Anonymous manuscript volume, 1874, of business records kept by an employee of a shipping company that maintained offices located along rail lines running between Georgia and Virginia, lists employees, railroad lines, shipping rates, and “Annual Statement of Property of the Southern Express Co. located in the Eastern Division on July 1st, 1874.”
Demand by the overland shipping industry for efficient distribution networks encouraged cooperation among competing railroad lines during the nineteenth century. Southern Express Company was one of the largest and most successful of these freight concerns. Although numerous rail lines went bankrupt during the Panic of 1873, this volume identifies the many that continued to roll through the Palmetto State in 1874 and the prices that were charged to ship such items as corpses—which traveled at the first class rate—fruit and vegetables, fish, oysters, ice, safes, dogs, and numerous other things.
This volume lists persons employed at each stop and company property held by each office. The detailed description of company property at the Charleston office, for example, listed values for seven horses, six wagons, copy presses, gas fixtures, wax stamps, bed and bedding, a pistol and other items in the appraisal.
Among the many rail lines that appear in this volume are the South Carolina Railroad, the Spartanburg and Union Railroad, and the Blue Ridge Division of the Greenville & Columbia Railroad linking “Anderson & Walhalla.”
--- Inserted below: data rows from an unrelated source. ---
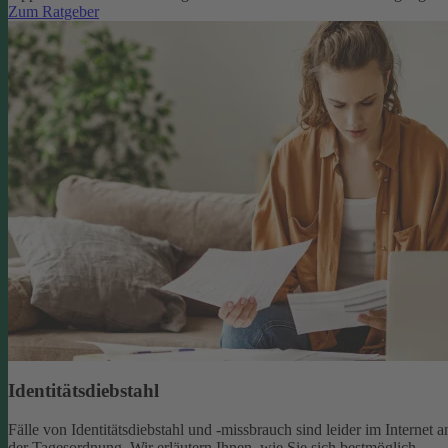
Zum Ratgeber
Identitätsdiebstahl
Fälle von Identitätsdiebstahl und -missbrauch sind leider im Internet a
der Tagesordnung. Wir erläutern Ihnen, wie Sie sich bestmöglich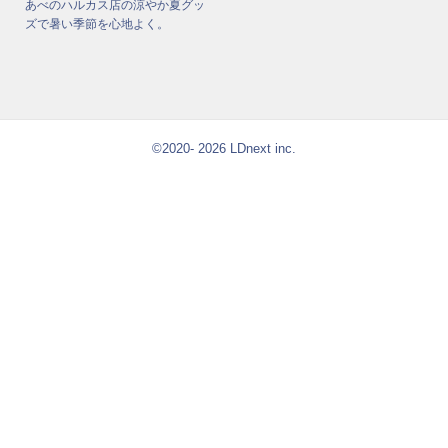
あべのハルカス店の涼やか夏グッ
ズで暑い季節を心地よく。
©2020- 2026 LDnext inc.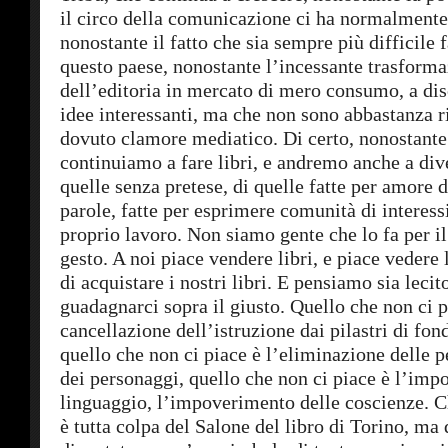
il circo della comunicazione ci ha normalmente 
nonostante il fatto che sia sempre più difficile 
questo paese, nonostante l’incessante trasform
dell’editoria in mercato di mero consumo, a dis
idee interessanti, ma che non sono abbastanza ri
dovuto clamore mediatico. Di certo, nonostante 
continuiamo a fare libri, e andremo anche a dive
quelle senza pretese, di quelle fatte per amore de
parole, fatte per esprimere comunità di interessi
proprio lavoro. Non siamo gente che lo fa per il
gesto. A noi piace vendere libri, e piace vedere 
di acquistare i nostri libri. E pensiamo sia lecit
guadagnarci sopra il giusto. Quello che non ci p
cancellazione dell’istruzione dai pilastri di fon
quello che non ci piace è l’eliminazione delle p
dei personaggi, quello che non ci piace è l’imp
linguaggio, l’impoverimento delle coscienze. 
è tutta colpa del Salone del libro di Torino, ma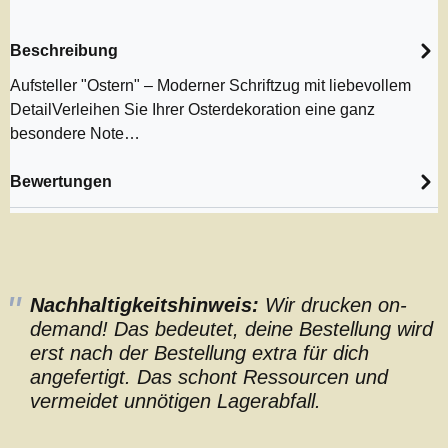
Beschreibung
Aufsteller "Ostern" – Moderner Schriftzug mit liebevollem
DetailVerleihen Sie Ihrer Osterdekoration eine ganz
besondere Note…
Bewertungen
Nachhaltigkeitshinweis:
Wir drucken on-
demand! Das bedeutet, deine Bestellung wird
erst nach der Bestellung extra für dich
angefertigt. Das schont Ressourcen und
vermeidet unnötigen Lagerabfall.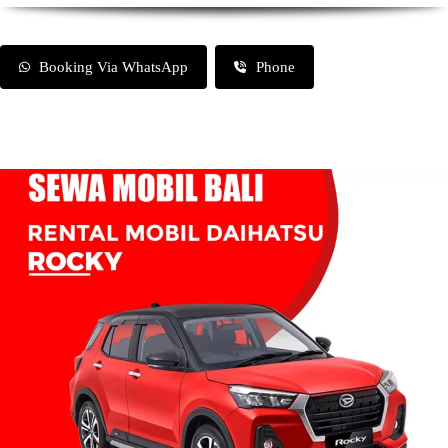
Booking Via WhatsApp
Phone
Routes identify stops along various east coast lines running between cities and towns in North Carolina, Virginia, South Carolina, and northern Georgia. South Carolina offices appear on lists of routes running from Charleston to Florence and to Augusta and Savannah, Ga., and elsewhere; between Columbia and Greenville and Wilmington, N.C.; and from Charlotte, N.C., to Augusta, Ga. Other routes listed include Richmond, Va., to Wilmington, N.C., and Raleigh, N.C., to Norfolk, Va.